(RECORDED INFORMATION begins)

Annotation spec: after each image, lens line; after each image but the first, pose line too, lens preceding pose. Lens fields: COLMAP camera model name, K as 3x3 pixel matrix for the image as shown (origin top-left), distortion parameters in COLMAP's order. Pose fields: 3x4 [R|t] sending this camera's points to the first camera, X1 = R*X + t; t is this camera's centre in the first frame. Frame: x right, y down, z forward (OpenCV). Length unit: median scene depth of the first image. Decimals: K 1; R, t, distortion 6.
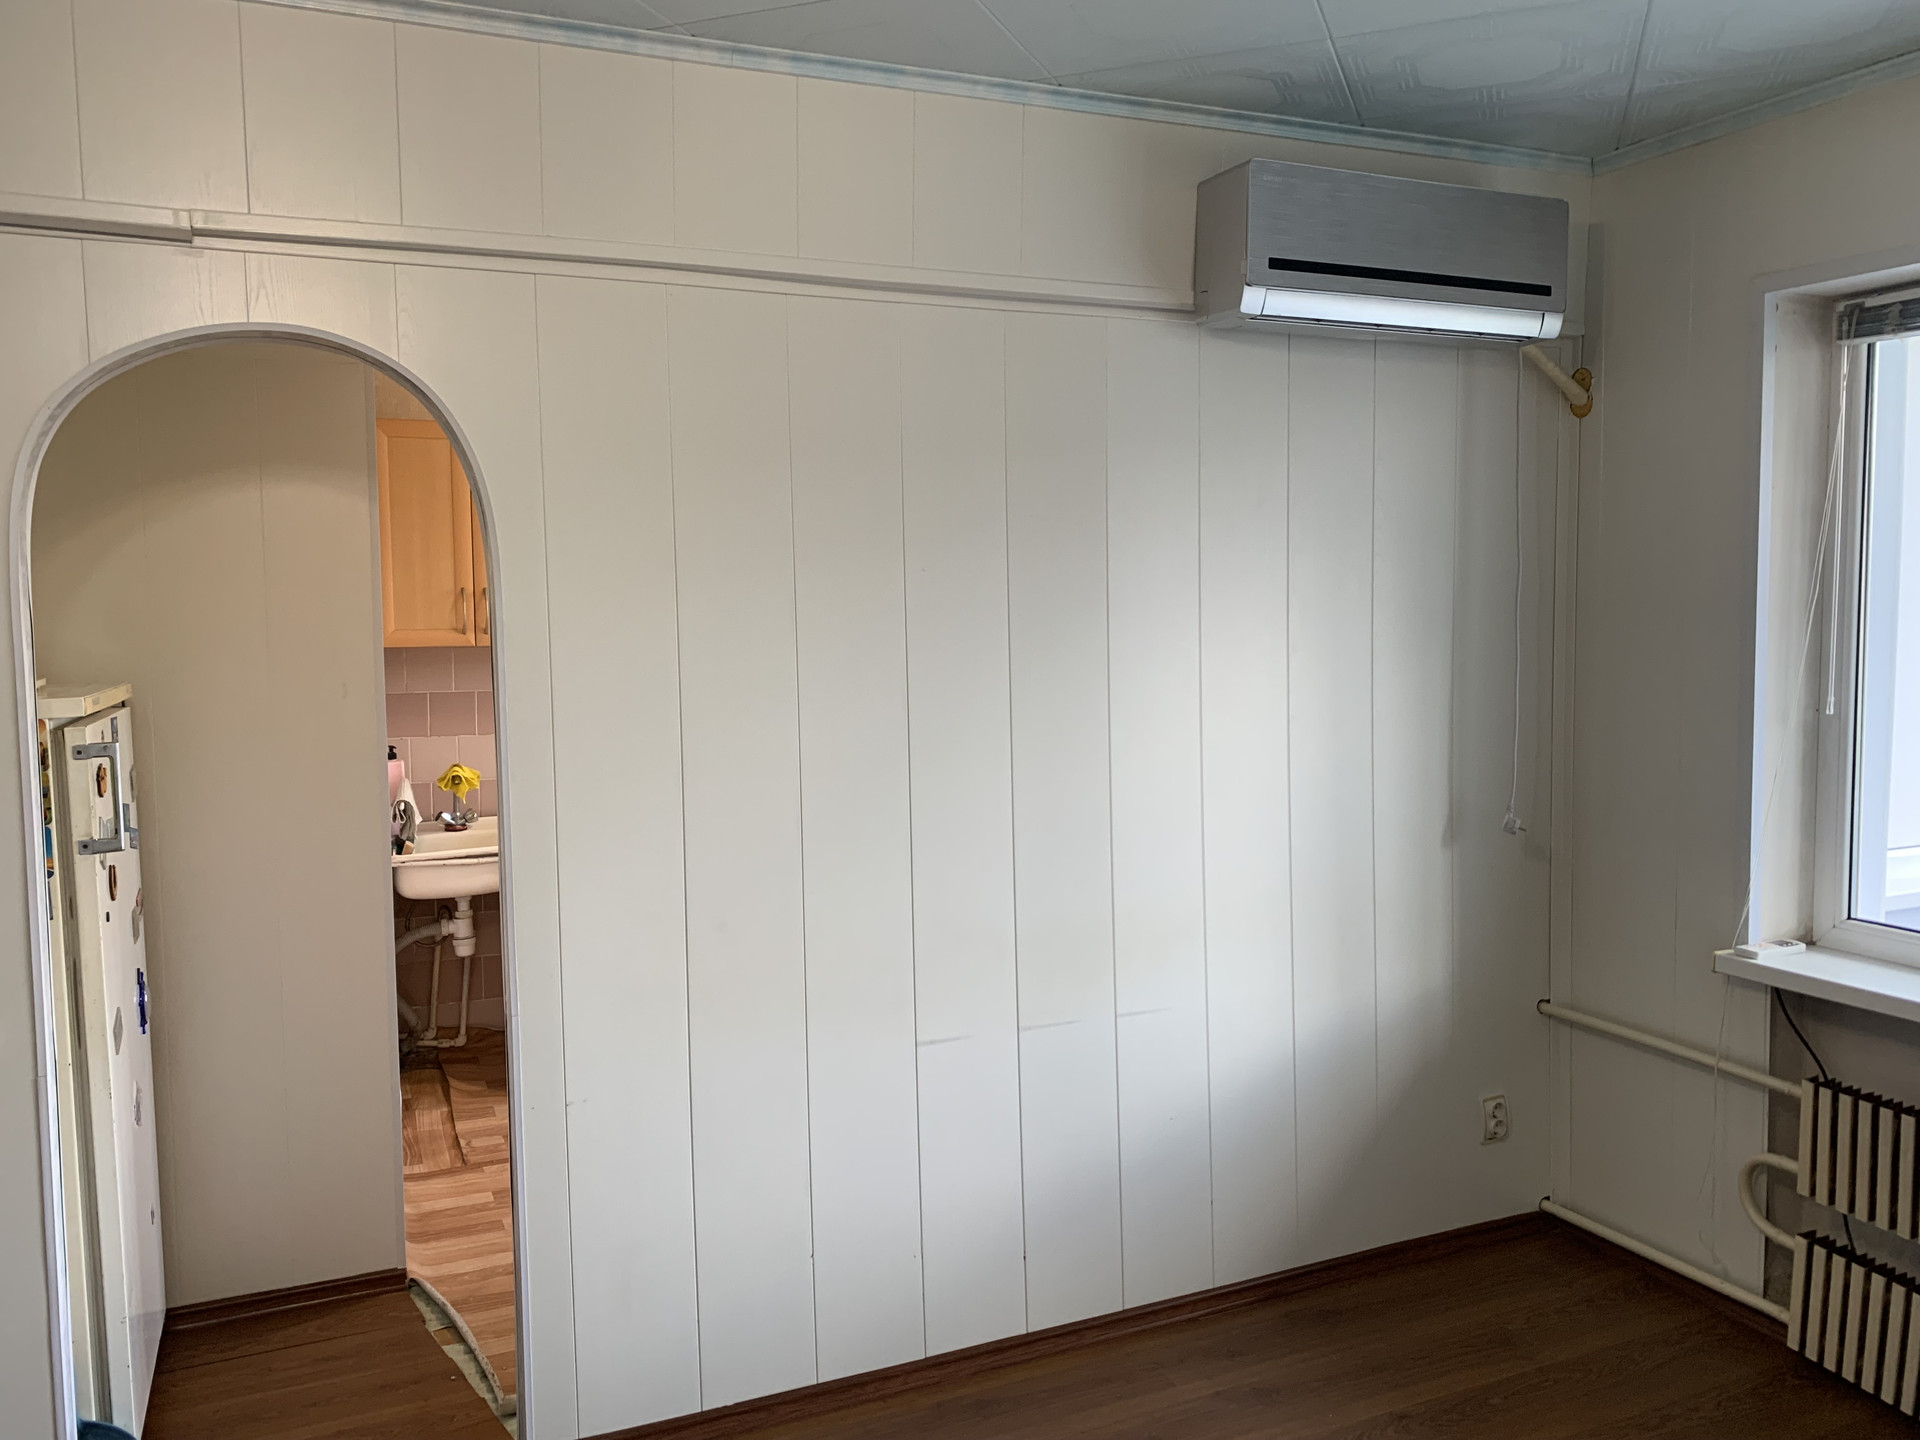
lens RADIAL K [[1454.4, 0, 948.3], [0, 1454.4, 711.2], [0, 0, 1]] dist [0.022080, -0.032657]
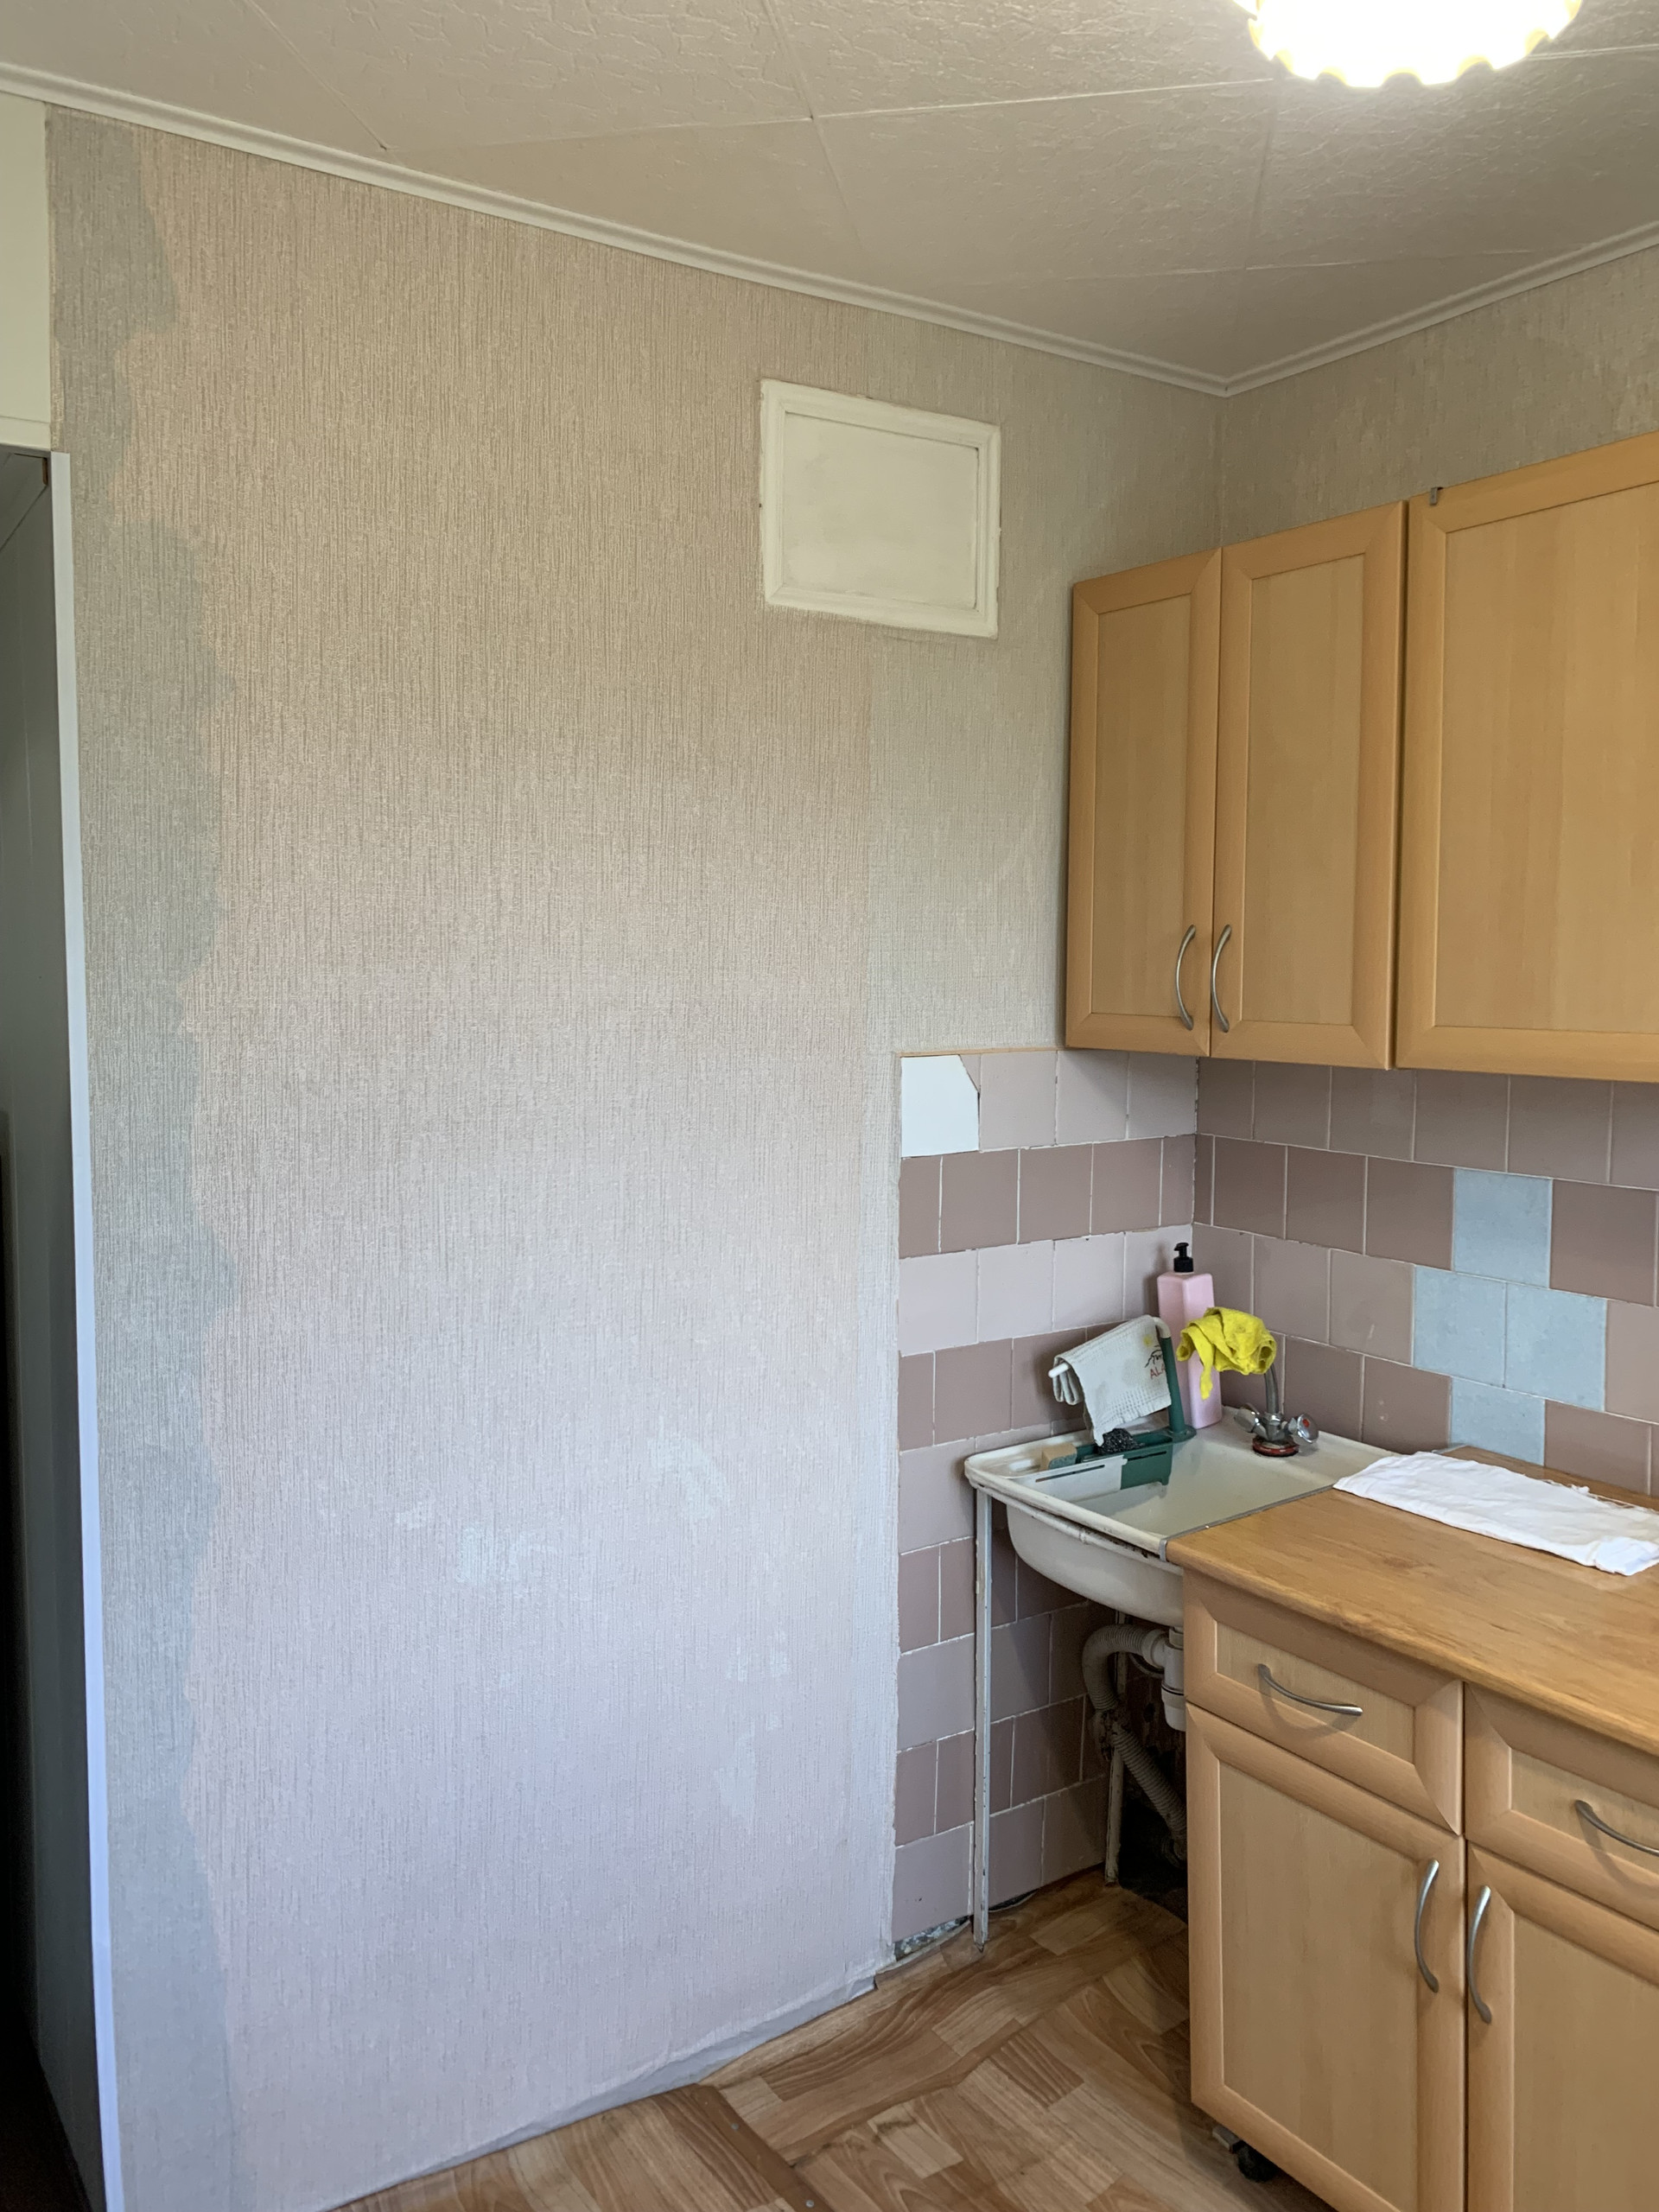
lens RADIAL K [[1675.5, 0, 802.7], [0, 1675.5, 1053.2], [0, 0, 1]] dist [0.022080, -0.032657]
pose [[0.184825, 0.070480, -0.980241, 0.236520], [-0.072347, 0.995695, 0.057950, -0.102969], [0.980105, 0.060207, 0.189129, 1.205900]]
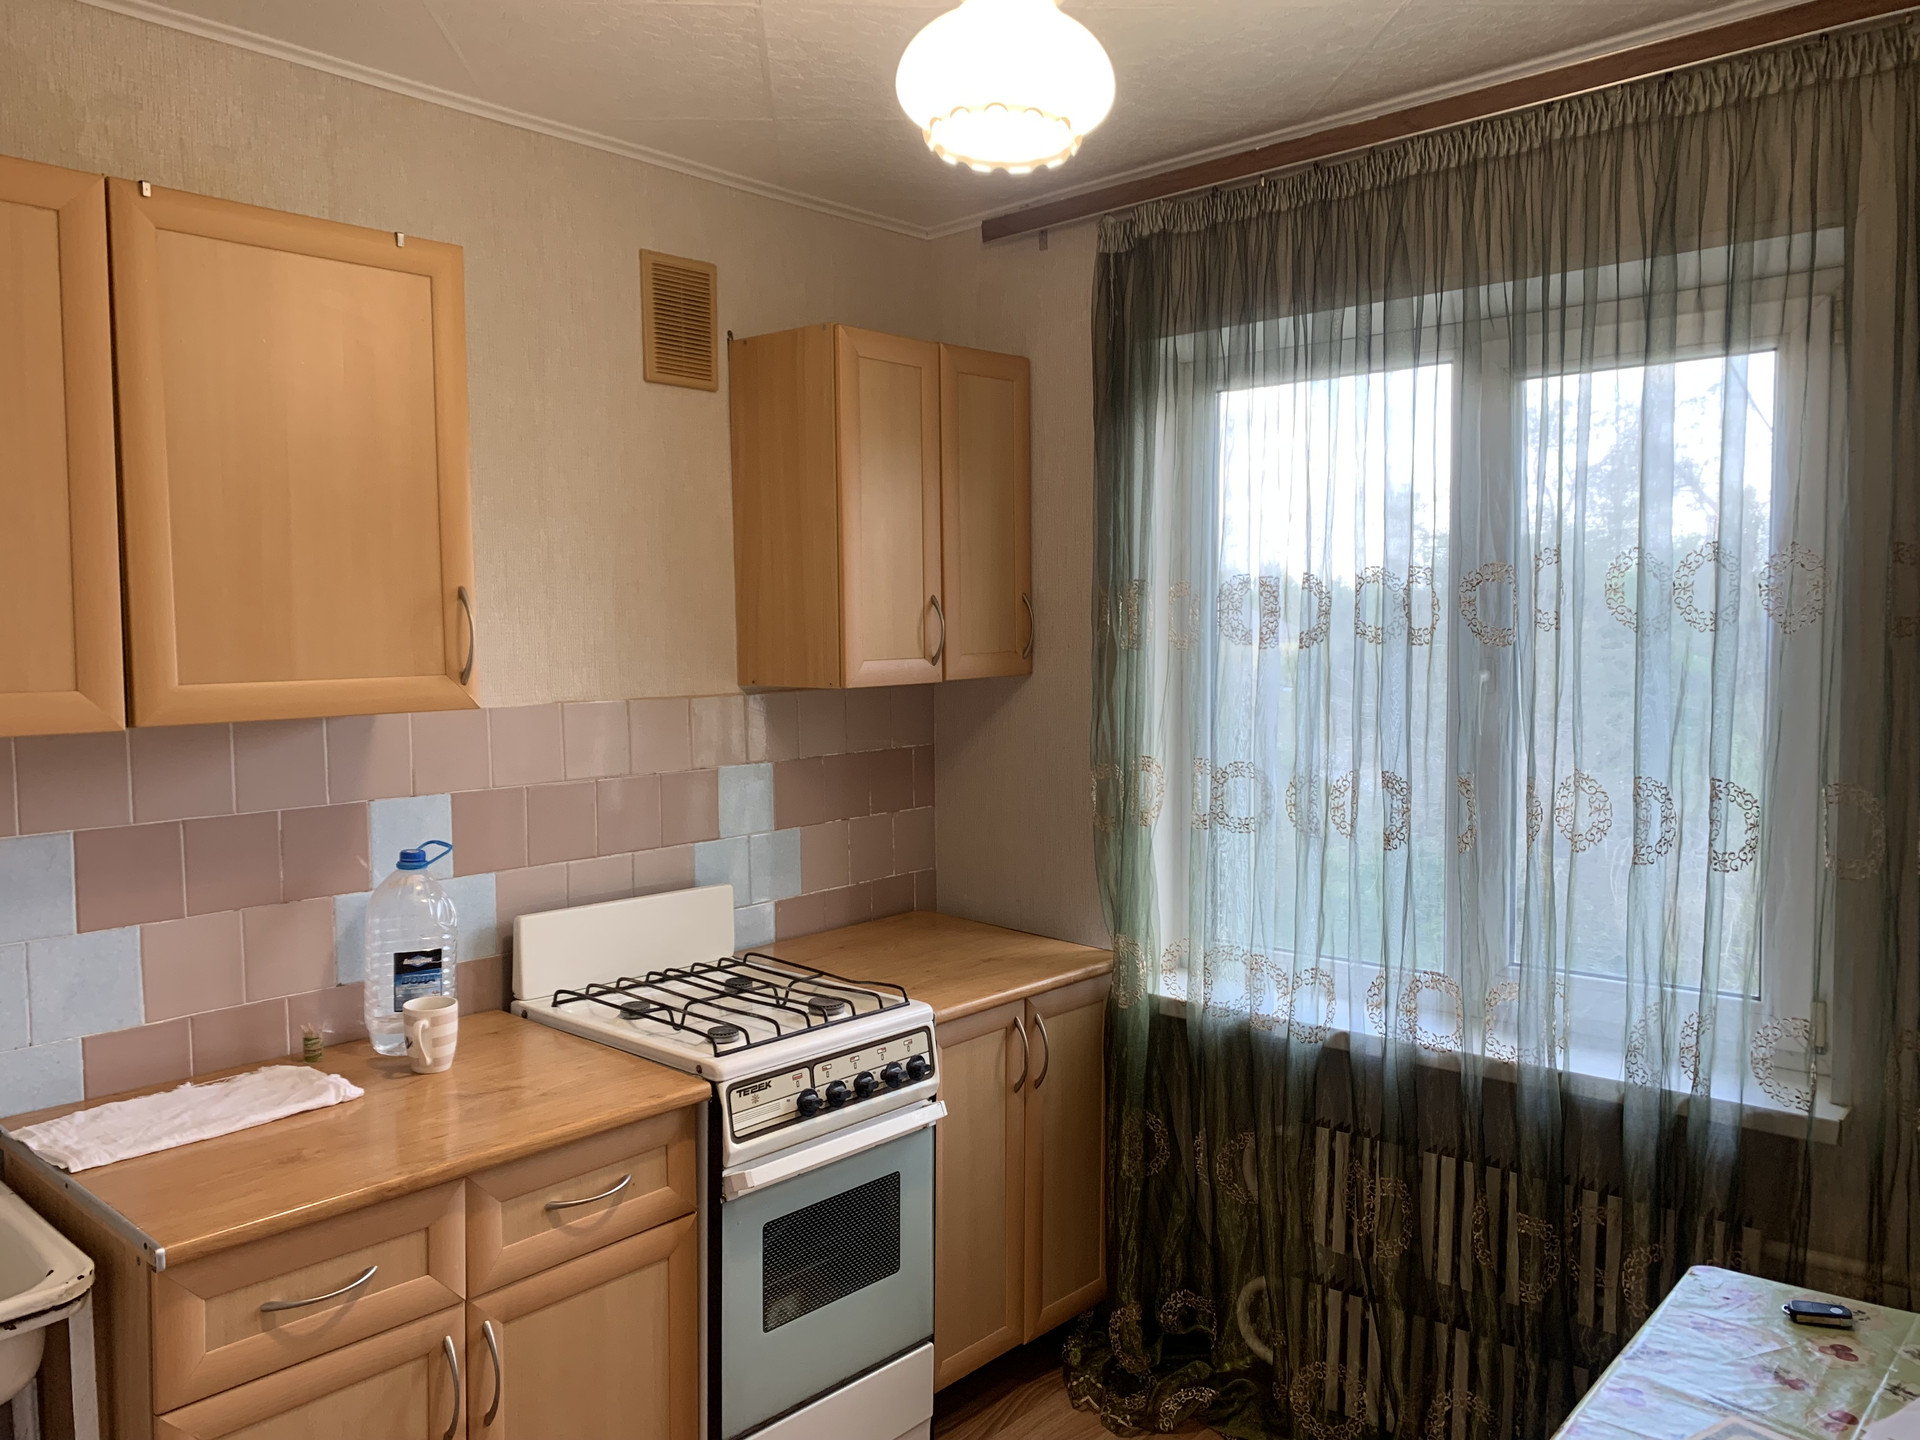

(RECORDED INFORMATION ends)

# ACTIVITY
Present every line of the listing above as a numbered list, leaving out blank lines and the pictures.

# TASK ANSWER
1. Annotation spec: after each image, lens line; after each image but the first, pose line too, lens preceding pose. Lens fields: COLMAP camera model name, K as 3x3 pixel matrix for the image as shown (origin top-left), distortion parameters in COLMAP's order. Pose fields: 3x4 [R|t] sending this camera's points to the first camera, X1 = R*X + t; t is this camera's centre in the first frame. Frame: x right, y down, z forward (OpenCV). Length unit: median scene depth of the first image. Decimals: K 1; R, t, distortion 6.
2. lens RADIAL K [[1454.4, 0, 948.3], [0, 1454.4, 711.2], [0, 0, 1]] dist [0.022080, -0.032657]
3. lens RADIAL K [[1675.5, 0, 802.7], [0, 1675.5, 1053.2], [0, 0, 1]] dist [0.022080, -0.032657]
4. pose [[0.184825, 0.070480, -0.980241, 0.236520], [-0.072347, 0.995695, 0.057950, -0.102969], [0.980105, 0.060207, 0.189129, 1.205900]]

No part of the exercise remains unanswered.